Un, après la révision de l’appareil par des techniciens Bulgares, le voyage a été annulé à trois reprises pour raison de mauvais temps. Pour la petite histoire, au dernier départ raté, c’est au niveau de Koulikoro que l’hélicoptère aurait fait demi-tour pour rejoindre Bamako Senou. La raison : toujours mauvais temps.
« Il fallait illico ramener l’appareil à Sévaré. La pression était forte. L’avion devrait quitter Bamako », nous a confié un proche.
A ce dernier, on peut dire « juste ». Car, le jour même du départ, la météo n’était pas rassurante. L’avion de reconnaissance chargée de cette mission l’aurait confirmé avec possibilité d’éclairci durant le voyage. Alors, les pilotes décollent. Destination : Sévaré. La suite est connue. Le colonel Abdoulaye Diallo, le capitaine Malamine Sangaré, l’élève officier Ibrahim B Mariko et l’adjudant Cheick O Diarra périssent avant d’atteindre leur destination.
Deux, Malamine Sangaré n’était pas dans ses assiettes à la veille du départ. « Qu’est ce que tu as ? » lui a demandé un proche ami. Mala lui répond discrètement : « je vois ma route. Elle est toute rouge ». « Fais des sacrifices mon cher » lui réplique le compagnon. Mala dit : « c’est déjà fait ».
Pourquoi ce Mala, jeune officier pilote sortit de l’école de pilotage de Rabat et qui a fait ses preuves à Aguel hok, a-t-il subitement basculé dans le surnaturel comme s’il devenait un visionnaire ?
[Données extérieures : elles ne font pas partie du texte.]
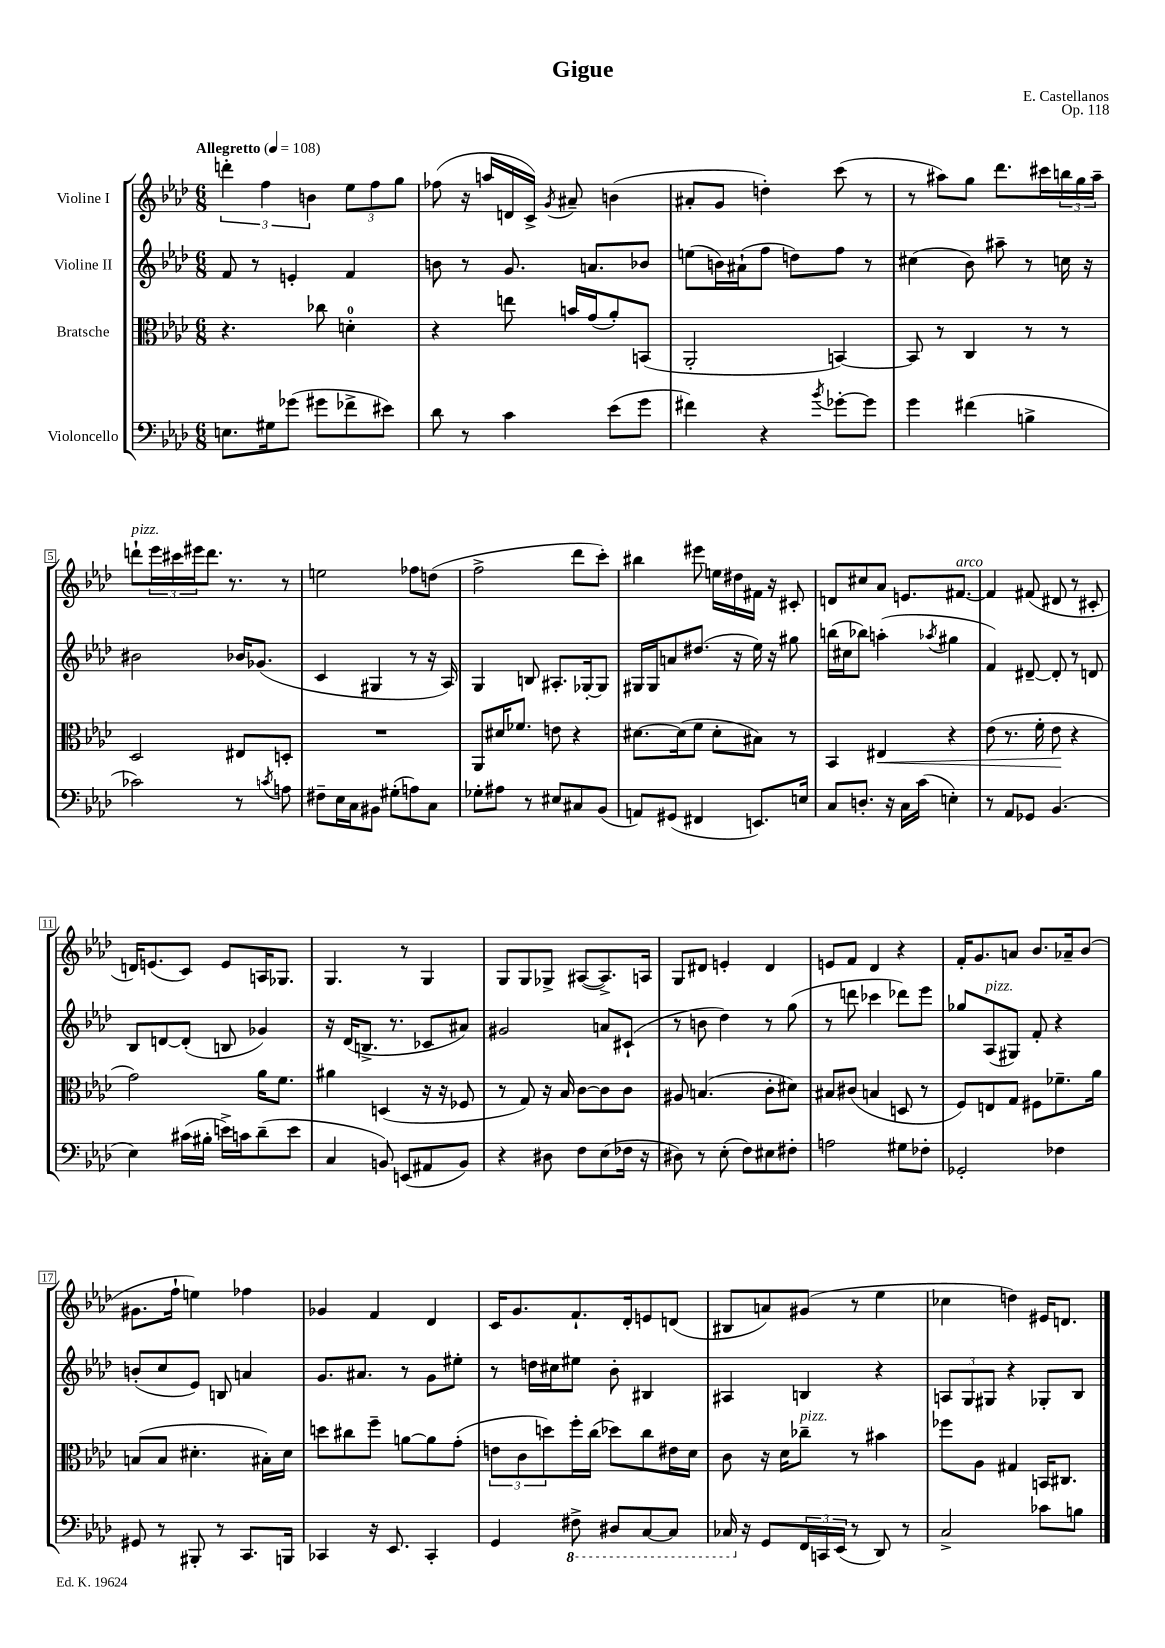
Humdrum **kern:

Certainement que Mala, en officier expérimenté sur ce genre d’engin, doutait fort de la résistance de son appareil. Cela, malgré l’intervention des techniciens bulgares.
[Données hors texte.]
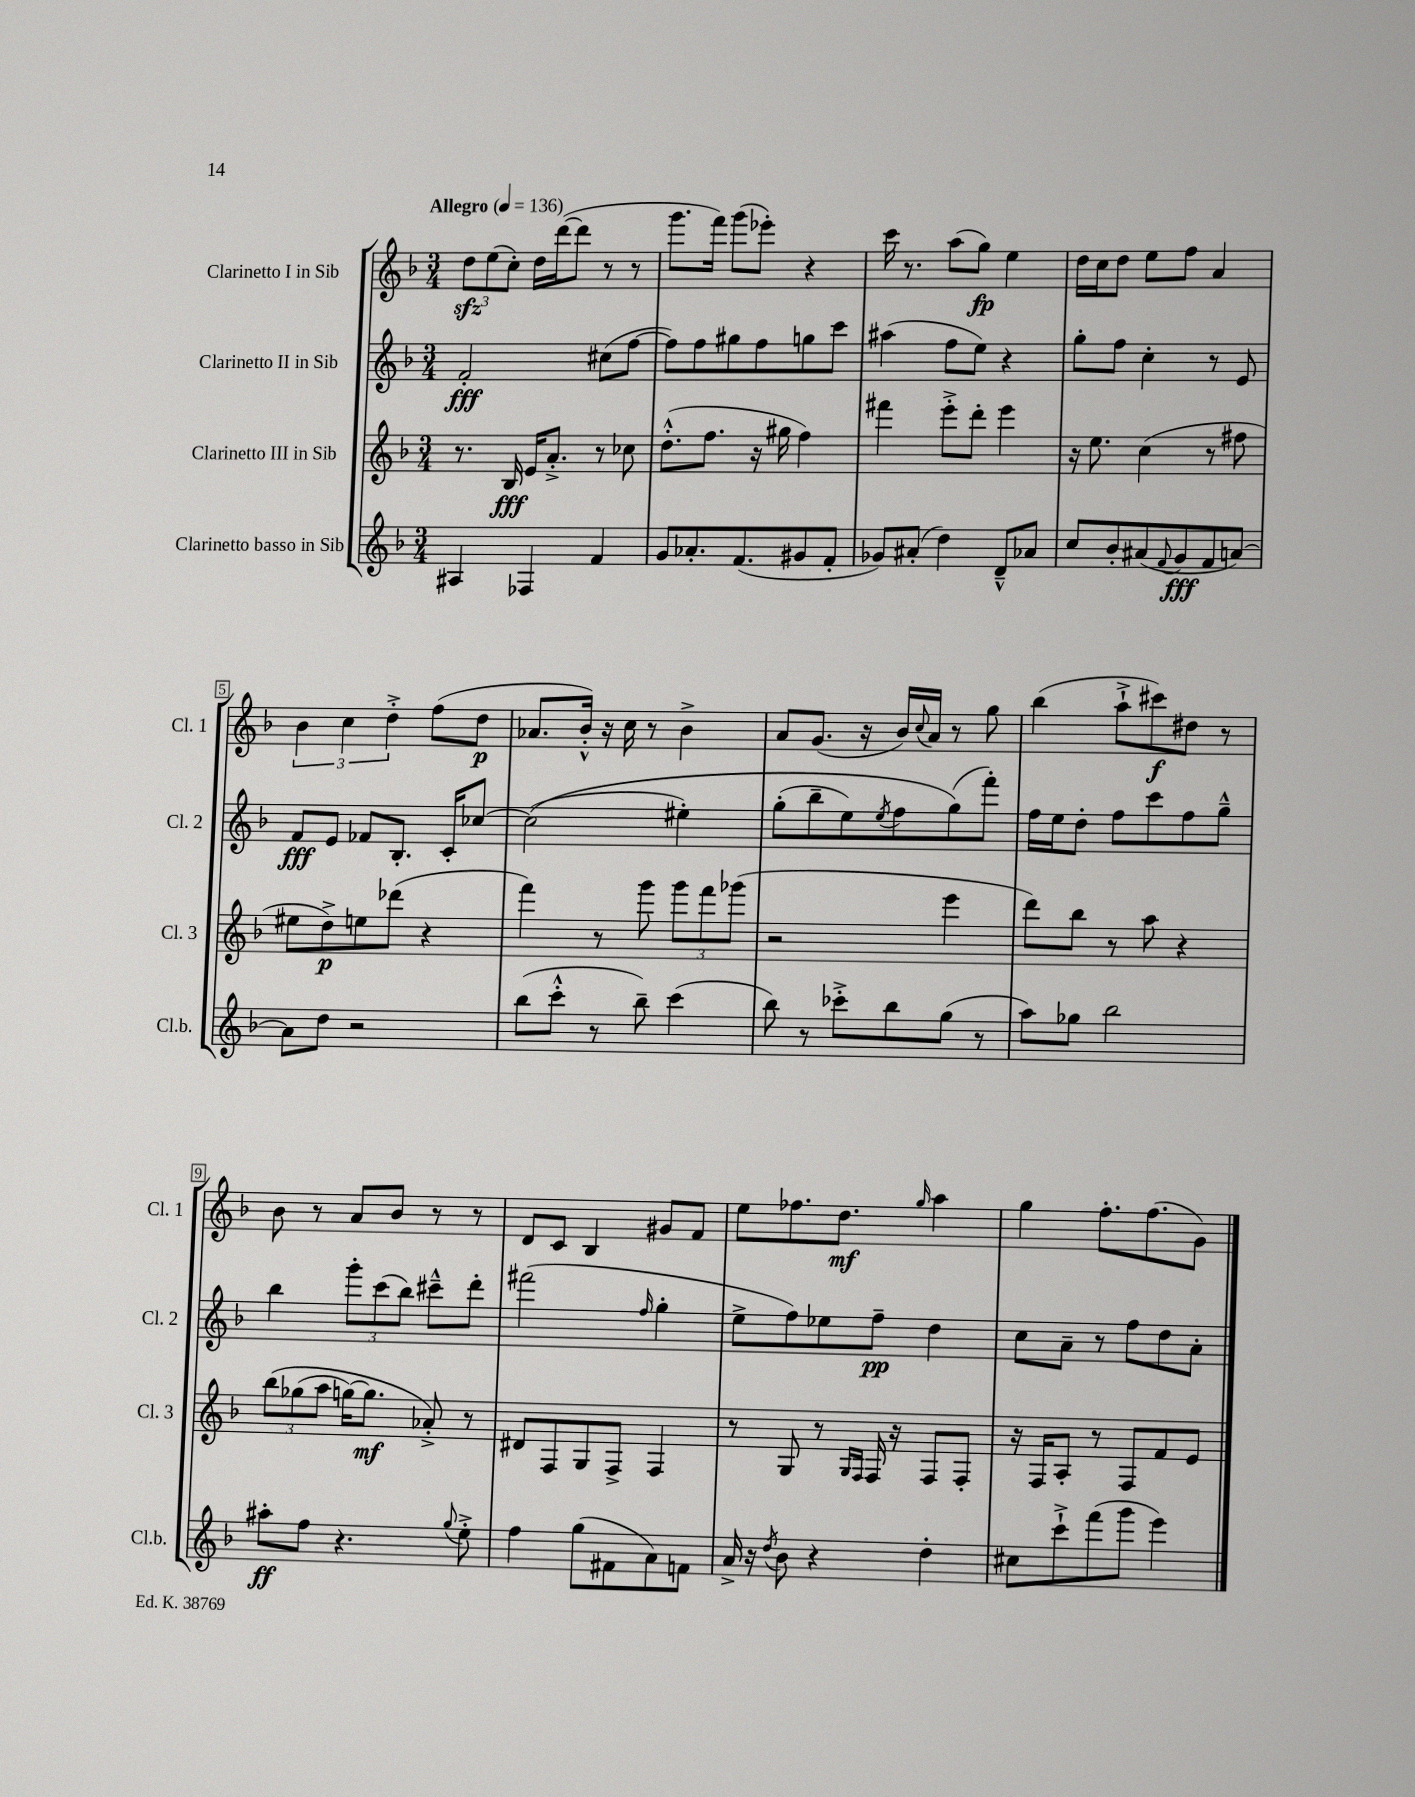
<<
\new StaffGroup <<
\new Staff = "s0" \with { instrumentName = "Clarinetto I in Sib" shortInstrumentName = "Cl. 1" } {
    \clef treble \key f \major \numericTimeSignature \time 3/4 \tempo "Allegro" 4 = 136
    \tuplet 3/2 { d''8\sfz e''8( c''8-.) } d''16 d'''16~( d'''8 r8 r8 |
    g'''8. f'''16) g'''8( ees'''8-.) r4 |
    c'''16 r8. a''8( g''8\fp) e''4 |
    d''16 c''16 d''8 e''8 f''8 a'4 |
    \tuplet 3/2 { bes'4 c''4 d''4-.-> } f''8( d''8\p |
    aes'8. bes'16-.-^) r16 c''16 r8 bes'4-> |
    a'8 g'8.( r16 bes'16) \appoggiatura { c''8 } a'16 r8 g''8 |
    bes''4( a''8-!-> cis'''8\f) dis''8 r8 |
    bes'8 r8 a'8 bes'8 r8 r8 |
    d'8 c'8 bes4 gis'8 f'8 |
    e''8 fes''8. d''8.\mf \grace { g''16 } a''4 |
    g''4 f''8.-. f''8.( g'8) \bar "|." |
}
\new Staff = "s1" \with { instrumentName = "Clarinetto II in Sib" shortInstrumentName = "Cl. 2" } {
    \clef treble \key f \major \numericTimeSignature \time 3/4
    f'2-.\fff cis''8( f''8~ |
    f''8) f''8 gis''8 f''8 g''8 c'''8 |
    ais''4( f''8 e''8) r4 |
    g''8-. f''8 c''4-. r8 e'8 |
    f'8\fff e'8 fes'8 bes8.-. c'16-. ces''8~ |
    ces''2(\( eis''4-.) |
    g''8-.( bes''8-- e''8) \acciaccatura { e''8 } f''8 g''8(\) f'''8-.) |
    f''16 e''16 d''8-. f''8 c'''8 f''8 g''8---^ |
    bes''4 \tuplet 3/2 { g'''8-. c'''8( bes''8) } cis'''8---^ d'''8-. |
    fis'''2( \grace { f''16 } g''4-. |
    e''8-> f''8) ees''8 f''8--\pp d''4 |
    c''8 a'8-- r8 f''8 d''8 a'8-. \bar "|." |
}
\new Staff = "s2" \with { instrumentName = "Clarinetto III in Sib" shortInstrumentName = "Cl. 3" } {
    \clef treble \key f \major \numericTimeSignature \time 3/4
    r8. bes16\fff e'16 a'8.-.-> r8 ces''8 |
    d''8.-.-^( f''8. r16 gis''16 f''4) |
    fis'''4 e'''8-.-> d'''8-. e'''4 |
    r16 e''8. c''4( r8 fis''8 |
    eis''8 d''8->\p) e''8 des'''8( r4 |
    f'''4) r8 g'''8 \tuplet 3/2 { g'''8 f'''8 ges'''8( } |
    r2 e'''4 |
    d'''8) bes''8 r8 a''8 r4 |
    \tuplet 3/2 { bes''8\( ges''8( a''8 } g''16~) g''8.\mf aes'8-.->\) r8 |
    dis'8 f8 g8 f8-> f4 |
    r8 g8 r8 \grace { g16 f16 } f16 r16 f8 f8-. |
    r16 f16 a8-. r8 f8 f'8 e'8 \bar "|." |
}
\new Staff = "s3" \with { instrumentName = "Clarinetto basso in Sib" shortInstrumentName = "Cl.b." } {
    \clef treble \key f \major \numericTimeSignature \time 3/4
    ais4 fes4 f'4 |
    g'8 aes'8.-. f'8.( gis'8 f'8-. |
    ges'8) ais'8-.( d''4) d'8---^ aes'8 |
    c''8 bes'8-. ais'8( \appoggiatura { f'8 } g'8\fff f'8 a'8~) |
    a'8 d''8 r2 |
    bes''8( c'''8-.-^ r8 bes''8--) c'''4( |
    bes''8) r8 ces'''8-.-> bes''8 g''8( r8 |
    a''8) ges''8 bes''2 |
    ais''8-.\ff f''8 r4. \appoggiatura { g''8 } e''8-.-> |
    f''4 g''8( fis'8 a'8) f'8 |
    a'16-> r16 \acciaccatura { d''8 } bes'8 r4 d''4-. |
    cis''8 c'''8-!-> f'''8( g'''8 e'''4) \bar "|." |
}
>>
>>
\layout { \context { \Score \override BarNumber.stencil = #(make-stencil-boxer 0.1 0.3 ly:text-interface::print) } }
A en croire des indiscrétions, Mala avait raison d’avoir peur de ce voyage. « Les hautes autorités de l’armée malienne savaient que le voyage n’était pas sans risque. L’appareil n’était pas d’une grande assurance mais il fallait être sur place avec un hélicoptère pour ne pas donner raison à ceux qui disent que l’armée malienne ne vaut rien, qu’elle fuit le combat. On nous met une pression terrible», a ajouté un interlocuteur.
A l’état major de l’armée de l’air malienne, la perte est énorme. Sur 6 pilotes aptes à piloter les hélicoptères genre MI 24, 3 sont morts à Sévaré. Il s’agit du colonel Abdoulaye Diallo, le capitaine Malamine Sangaré et l’élève officier « 120 ».
Quant aux hélicos de combat, le Mali ne dispose aujourd’hui que d’un seul en état ; et quel état ? Ce dernier est aussi présentement au garage à Sénou. Des techniciens bulgares travaillent à le mettre au point, afin qu’il joigne Sévaré au plus vite.